Larry Sultan
[Photographer, b. 1946, Brooklyn, New York, d. 2009, Greenbrae, California.]

 Literature especially has an interesting relationship to photography—to observation, to description, to fiction: taking something that you see and elaborating, jamming, and I think, staging.... taking that moment of observation and letting it go, giving it some wings, following it, rather than nailing it. You’re riffing off of reality. 

Philip Jones Griffiths
[Photojournalist, b. 1936, Rhuddian, Wales, d. 2008, London.]

 The twentieth century was the time of photography, when almost everything of importance was recorded and considered true because it was photographed. Nowadays nearly anyone can produce a photograph of Ladybird Johnson standing on the grassy knoll with a smoking gun in her hand and no one can prove it’s a fake. 

Barbara Kasten
[Photographer, b. 1936, Chicago, Illinois, lives in Chicago.]

 When I make a photograph, it’s not in the traditional style of using a camera to capture reality or to catch a fleeting moment of life. I use the camera to document a moment, but everything that it records is something that I’ve made with my hands. 

Andreas Gursky
[Photographer, b. 1955, Leipzig, Germany, lives in Dusseldorf.]

 Paradoxically, this view of the Rhine cannot be obtained in situ; a fictitious construction was required to provide an accurate image of a modern river. (On his photograph Rhein II) 

Pedro Meyer
[Photographer, b. 1935, Madrid, Spain, lives in Mexico City.]

 The notion of the real and the fake has come full circle. We now tend to dismiss the real because it looks like a fake.
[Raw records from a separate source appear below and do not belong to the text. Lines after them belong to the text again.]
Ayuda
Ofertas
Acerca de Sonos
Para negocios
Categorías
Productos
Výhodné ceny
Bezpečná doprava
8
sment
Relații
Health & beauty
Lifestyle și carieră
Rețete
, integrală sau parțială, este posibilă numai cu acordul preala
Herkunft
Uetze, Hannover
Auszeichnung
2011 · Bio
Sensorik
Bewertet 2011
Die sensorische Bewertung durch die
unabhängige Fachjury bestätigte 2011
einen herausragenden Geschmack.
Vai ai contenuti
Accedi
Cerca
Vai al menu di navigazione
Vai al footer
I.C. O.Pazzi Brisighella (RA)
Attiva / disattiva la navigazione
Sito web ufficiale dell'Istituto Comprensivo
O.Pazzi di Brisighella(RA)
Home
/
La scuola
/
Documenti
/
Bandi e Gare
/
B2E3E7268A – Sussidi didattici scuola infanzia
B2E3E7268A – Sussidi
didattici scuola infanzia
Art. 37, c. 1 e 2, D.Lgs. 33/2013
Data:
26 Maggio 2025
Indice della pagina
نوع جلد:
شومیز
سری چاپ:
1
The “truth” is that in their own way, when all is said and done, all fakes and surrogates also become their own sort of original. 

Douglas McCulloh
[Photographer, b. 1959, Los Angeles, lives in Los Angeles.]

 If you scratch through the deceitful artifice of contemporary photography, you’ll find the real artifice underneath. 

Tod Papageorge
[Photographer, b. 1940, Portsmouth, New Hampshire, lives in New Haven, Connecticut.]
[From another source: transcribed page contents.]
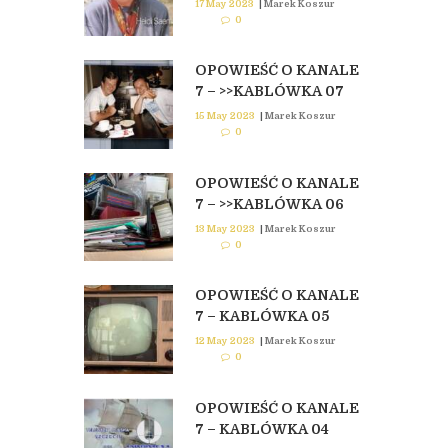
17 May 2023
|
Marek Koszur
0
OPOWIEŚĆ O KANALE
7 – >>KABLÓWKA 07
15 May 2023
|
Marek Koszur
0
OPOWIEŚĆ O KANALE
7 – >>KABLÓWKA 06
13 May 2023
|
Marek Koszur
0
OPOWIEŚĆ O KANALE
7 – KABLÓWKA 05
12 May 2023
|
Marek Koszur
0
OPOWIEŚĆ O KANALE
7 – KABLÓWKA 04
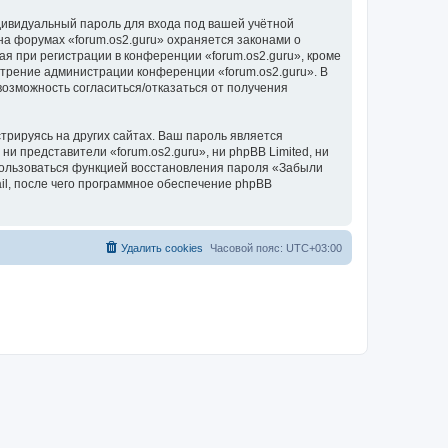
дивидуальный пароль для входа под вашей учётной
на форумах «forum.os2.guru» охраняется законами о
 при регистрации в конференции «forum.os2.guru», кроме
мотрение администрации конференции «forum.os2.guru». В
 возможность согласиться/отказаться от получения
рируясь на других сайтах. Ваш пароль является
ни представители «forum.os2.guru», ни phpBB Limited, ни
спользоваться функцией восстановления пароля «Забыли
l, после чего программное обеспечение phpBB
Удалить cookies
Часовой пояс:
UTC+03:00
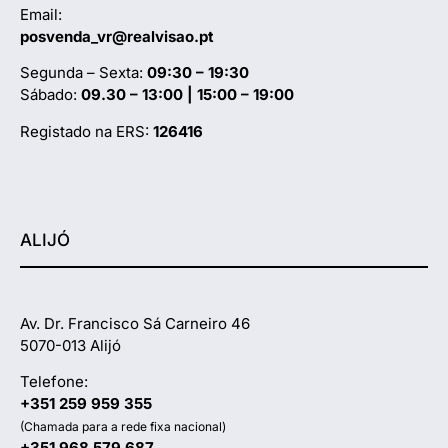
Email:
posvenda_vr@realvisao.pt
Segunda – Sexta:
09:30 – 19:30
Sábado:
09.30 – 13:00 | 15:00 – 19:00
Registado na ERS:
126416
ALIJÓ
Av. Dr. Francisco Sá Carneiro 46
5070-013 Alijó
Telefone:
+351 259 959 355
(Chamada para a rede fixa nacional)
+351 968 579 687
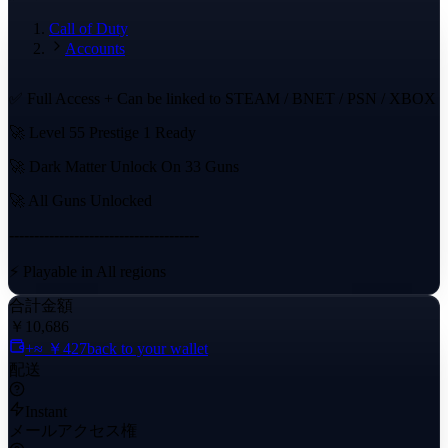
Call of Duty
Accounts
✅ Full Access + Can be linked to STEAM / BNET / PSN / XBOX
🚀 Level 55 Prestige 1 Ready
🚀 Dark Matter Unlock On 33 Guns
🚀 All Guns Unlocked
--------------------------------------
⚡️ Playable in All regions
合計金額
⚡️ Bo6 is Not Purchased on Steam
￥10,686
+≈ ￥427
back to your wallet
⚡️ Name Change is Available
配送
--------------------------------------
Instant
メールアクセス権
⛔
After Payment, You'll receive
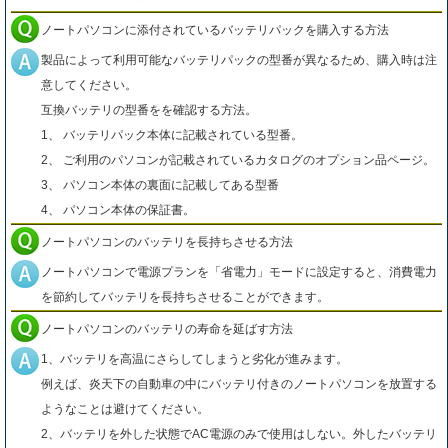
ノートパソコンに添付されているバッテリパックを購入する方法
製品によって利用可能なバッテリパックの型番が異なるため、購入時は注
意してください。
互換バッテリの型番をを確認する方法。
1、 バッテリパック本体に記載されている型番。
2、 ご利用のパソコンが記載されているカタログのオプション品ページ。
3、 パソコン本体の裏面に記載してある型番
4、 パソコン本体の保証書。
ノートパソコンのバッテリを長持ちさせる方法
ノートパソコンで電源プランを「省電力」モードに設定すると、消費電力
を節約してバッテリを長持ちさせることができます。
ノートパソコンのバッテリの寿命を延ばす方法
1、バッテリを高温にさらしてしまうと劣化が進みます。
例えば、炎天下の自動車の中にバッテリ付きのノートパソコンを放置する
ようなことは避けてください。
2、バッテリを外した状態でAC電源のみで使用はしない。外したバッテリ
 ...my argument against the set-up picture is that it leaves the matter of content to the imagination of the photographer, a faculty that, in my experience, is generally deficient compared to the mad swirling possibilities that our dear common world kicks up at us on a regular basis. 

Justine Kurland
[Photographer, b. 1969, Warsaw, New York, lives mostly on the road.]

 There’s something political about creating a world that you want to exist.